Les autorités algériennes font face depuis plusieurs semaines à une multiplication des conflits sociaux, alimentés par un taux de chômage élevé (15%) et une paupérisation de larges franges de la société. Les tensions sociales s’ajoutent à une profonde crise économique, née de la chute de la rente pétrolière, et à l’impasse politique qui perdure depuis le soulèvement populaire anti-régime du Hirak il y a un peu plus de deux ans.

Révoltes populaires
La crise sociale qui s’enracine en Algérie engendre des phénomènes sociaux inquiétants telle l’immigration clandestine. Des scènes quotidiennes de jeunes désespérés bravant la mort en quête d’une vie digne et d’un horizon meilleur. Chaque semaine, plusieurs embarcations sont interceptées par les autorités espagnoles. Le nombre des jeunes Algériens qui quittent le pays à la recherche d’un avenir, à leurs risques et périls, grandit de jour en jour.

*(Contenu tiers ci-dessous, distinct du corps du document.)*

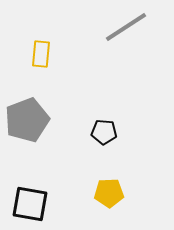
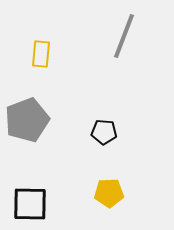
gray line: moved 2 px left, 9 px down; rotated 36 degrees counterclockwise
black square: rotated 9 degrees counterclockwise
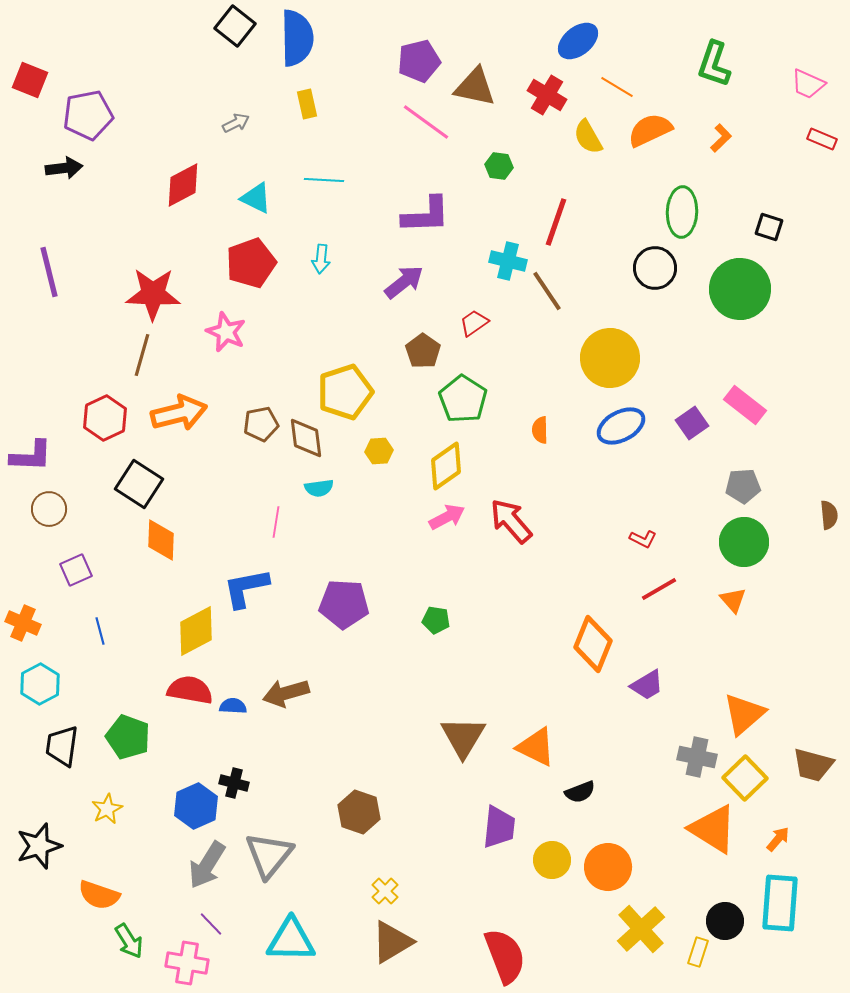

Pour la jeunesse algérienne, rien ne change et cela dure depuis des années. Le pouvoir algérien ne se soucie point de ce phénomène ni de celui du suicide ou des menaces de suicide dans les rangs de la jeunesse. Dans un pays riche en ressources naturelles, notamment les hydrocarbures, principale recette de l’État, pour ne pas dire l’unique, les Algériens se paupérisent de jour en jour. La crise sociale étouffante et ingérable qui en résulte menace le pays de nouvelles révoltes populaires. Les manifestants sont matés par la police. Le régime exerce une répression violente et muselle tous ceux qui défendent leur droit à une vie décente et à une répartition des richesses de leur pays, doté de ressources naturelles à même de créer une dynamique économique pourvoyeuse d’emplois.